Cependant, il précise que les coûts pour une telle liaison pourraient être assez élevés. La mise en place d’un comité composé d’élus qui se pencherait sur la question du transport est évoquée pour analyser ce projet.
« C’est le genre de service que si tu vas de l’avant avec, tu ne peux pas reculer, illustre le directeur général. Les gens achètent leur voiture et leur maison en fonction des disponibilités en transport. On ne peut faire un projet pilote de deux mois : il faut étudier ça de façon sérieuse et projeter les coûts et revenus sur une plus longue période pour mieux voir l’impact. »
Projets structurants
Bernard Bigras-Denis souligne qu’en 2026, la MRC travaillera sur divers grands projets dont la poursuite de la mise en œuvre du Plan de développement de la zone agricole ainsi que la mise en œuvre du Plan régional des milieux humides et hydriques, pour ne nommer que ceux-ci.
« On a aussi une planification stratégique, qui est une obligation de la loi, indique-t-il. C’est une démarche de consultation auprès de la population ainsi que plusieurs acteurs locaux dont les élus. »
Cependant, la révision du Schéma d’aménagement et de développement devrait être le chantier le plus important de 2026 pour la MRC.

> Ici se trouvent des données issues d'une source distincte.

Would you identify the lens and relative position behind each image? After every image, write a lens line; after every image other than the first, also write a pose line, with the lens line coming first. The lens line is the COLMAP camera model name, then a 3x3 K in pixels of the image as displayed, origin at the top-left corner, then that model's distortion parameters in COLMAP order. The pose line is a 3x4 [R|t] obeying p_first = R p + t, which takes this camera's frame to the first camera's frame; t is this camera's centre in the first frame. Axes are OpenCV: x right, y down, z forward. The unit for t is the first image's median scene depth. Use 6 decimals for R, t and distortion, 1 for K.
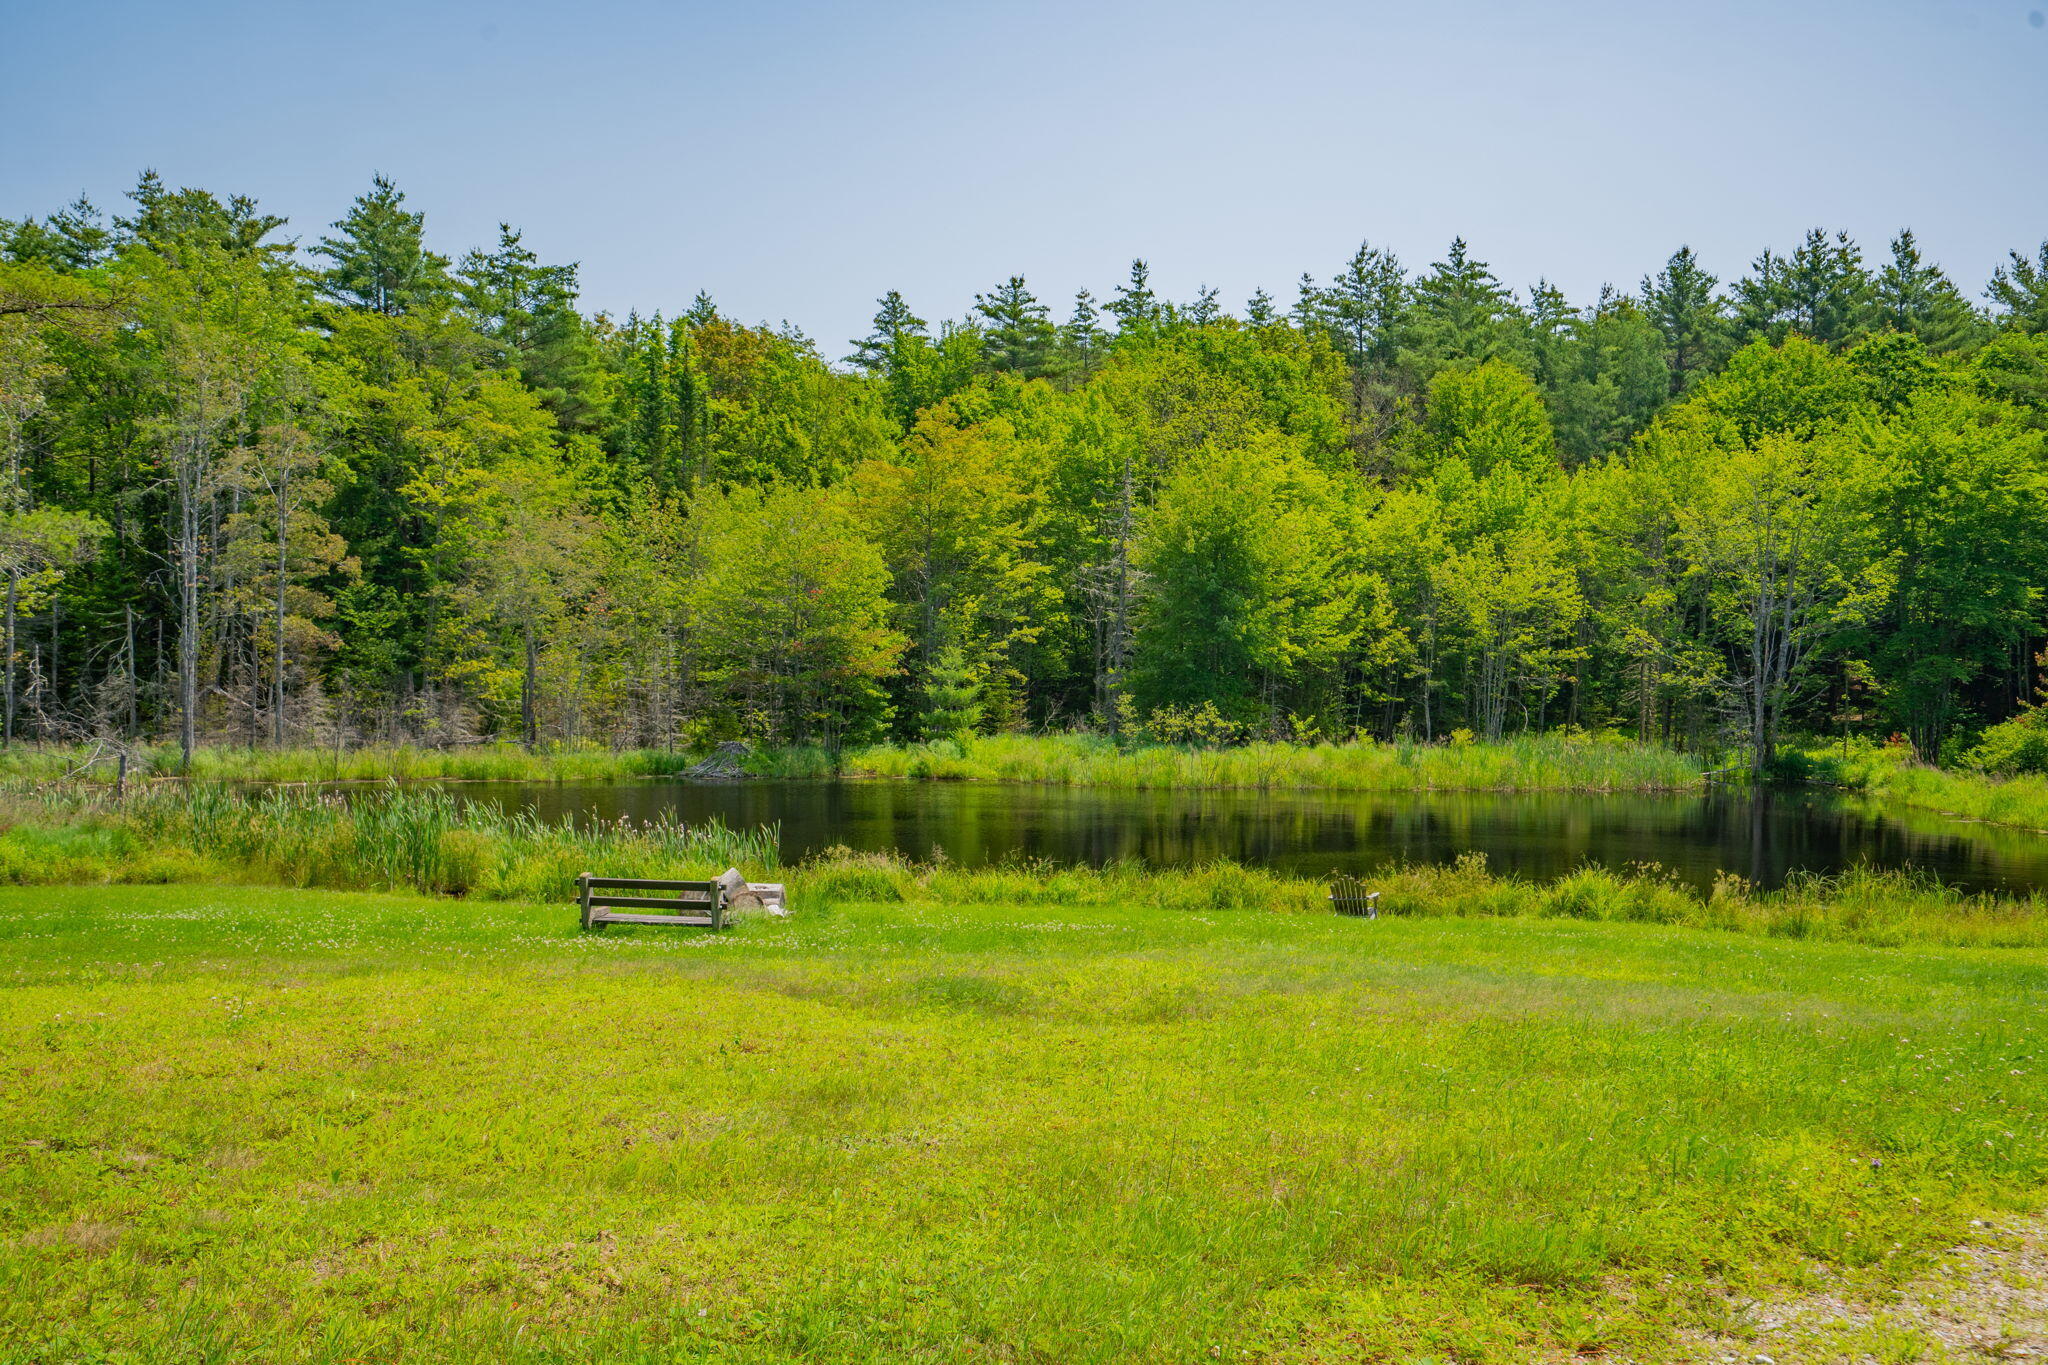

« [Le Schéma d’aménagement] est le cœur d’une MRC pour gérer l’aménagement du territoire, explique le préfet. C’est très stratégique d’entamer ces démarches le plus rapidement possible et de bien le faire. »
« C’est une des plus grosses planifications que l’on a et ça implique tous les services de la MRC, renchérit Éric Pelletier. On a débuté l’an dernier avec l’adoption d’un énoncé de vision et en 2026, on va rédiger les grandes lignes et répondre aux demandes gouvernementales en matière d’aménagement du territoire. Il y a de nombreuses études qui vont débouler au courant de l’année afin d’acquérir plus de connaissances pour mieux planifier le développement du territoire. »
Un Plan climat est également au menu pour la fin de la prochaine année. Notons que la MRC a reçu une subvention de 1,2 M $ pour l’élaboration et la mise en œuvre de ce plan.
De plus, la MRC prévoit lancer des études sur la remise en fonction de la centrale hydroélectrique Chute-Bell de Grenville-sur-la-Rouge, un projet qui semble créer un certain enthousiasme dans le monde municipal local (voir autre texte).